Le deuxième aspect du moyen invoqué par la société ETERNIT à l'appui de sa requête, reposait sur l’allégation selon laquelle le fait qu'elle n'ait pu avoir accès à l’intégralité des pièces médicales, l'avait placée dans une situation de net désavantage par rapport à la C.P.A.M (CEDH, Dombo Beheer .V. c. Pays-Bas, 27 octobre 1993).

Rappelant que la compétence qui lui est reconnue ne lui permet pas de se prononcer sur le point de savoir si une expertise était nécessaire en l’espèce mais d’apprécier la conformité de la procédure prise dans son ensemble, la C.E.D.H précise qu'il lui appartient de se prononcer sur le caractère équitable ou non de celle-ci (mutatis mutandis CEDH, Van Mechelen et autres c. Pays-Bas, 23 avril 1997). Elle retient à l'issue de son examen, que le fait que l'expertise ne soit pas ordonnée systématiquement à la demande de l'employeur mais ne soit décidée que dans le cas où la juridiction s'estime insuffisamment informée, répond aux exigences du procès équitable requises par l'article 6 § 1 de la Convention.

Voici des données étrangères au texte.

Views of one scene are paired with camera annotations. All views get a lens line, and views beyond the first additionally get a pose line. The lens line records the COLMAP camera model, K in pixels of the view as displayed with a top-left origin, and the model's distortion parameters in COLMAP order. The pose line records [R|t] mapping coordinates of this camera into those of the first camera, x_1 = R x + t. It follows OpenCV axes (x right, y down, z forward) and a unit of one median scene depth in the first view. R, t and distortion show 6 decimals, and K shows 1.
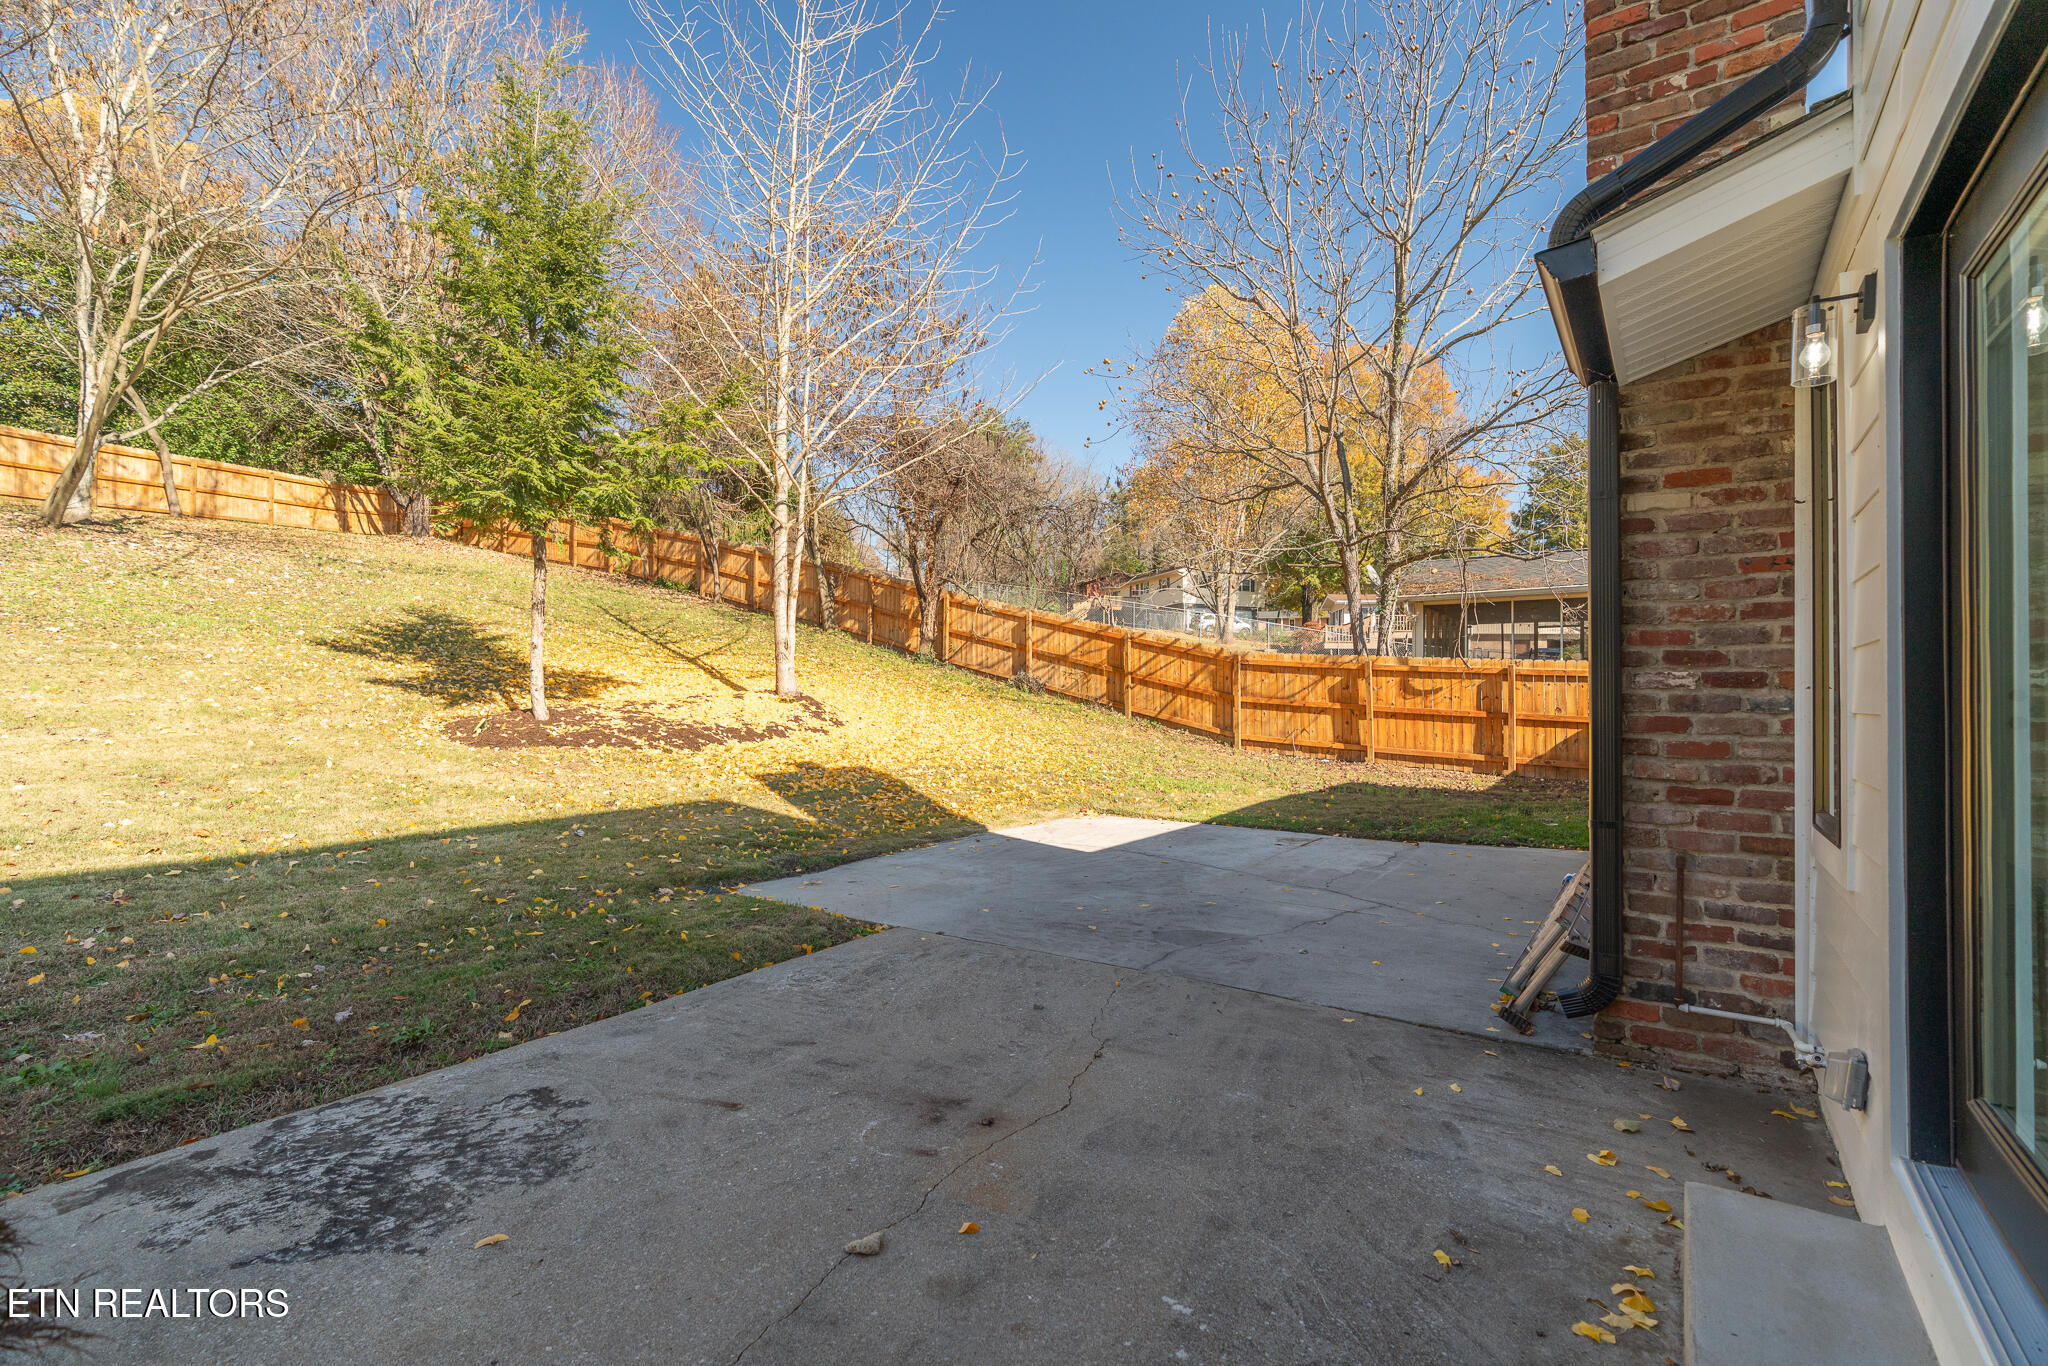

Dans la continuité de ce raisonnement, la C.E.D.H relève que la C.P.A.M disposait exclusivement, pour prendre sa décision, de l'avis du médecin-conseil qui ne relevait pas directement de son autorité hiérarchique mais de la Caisse nationale de l'assurance maladie des salariés. Par voie de conséquence, les services administratifs de la C.P.A.M ne disposaient pas eux non plus, des pièces médicales sollicitées par la société ETERNIT. Dès lors, pour la Cour, cette dernière ne pouvait valablement invoquer que la C.P.A.M s’était trouvée dans une situation de net avantage et qu'il y avait eu une violation du principe de l’égalité des armes.

 

Sur la base de ces éléments, la Cour a donc estimé que le grief invoqué par la société ETERNIT tiré de la violation de l'article 6 § 1 de la Convention était mal fondé et a déclaré à la majorité, la requête irrecevable.

 

 

Si nous manquons à ce jour du recul suffisant pour nous prononcer sur les conséquences de cette décision, il nous semble cependant possible de retenir à ce stade, qu'elle présente un double intérêt. En premier lieu selon nous, la C.E.D.H complète utilement une jurisprudence déjà fournie consacrée aux contentieux des maladies professionnelles, en dégageant le principe selon lequel dans ce cadre précis, le droit de l'employeur à une discussion contradictoire ne saurait faire échec au droit au secret médical reconnu au salarié. Ensuite par cette décision, la C.E.D.H confirme la marge d'autonomie qu'elle reconnaît aux systèmes juridiques nationaux dans le traitement du risque professionnel né de l'exposition aux poussières d'amiante et en particulier, quant à l'examen relatif à la recevabilité des preuves. De cette manière, elle confirme son rôle dans le développement du contentieux des maladies professionnelles en signalant qu'elle réserve à l'examen des requêtes qui pourraient être déposées devant elle à l'avenir, un examen adapté à la « nature particulière du contentieux ».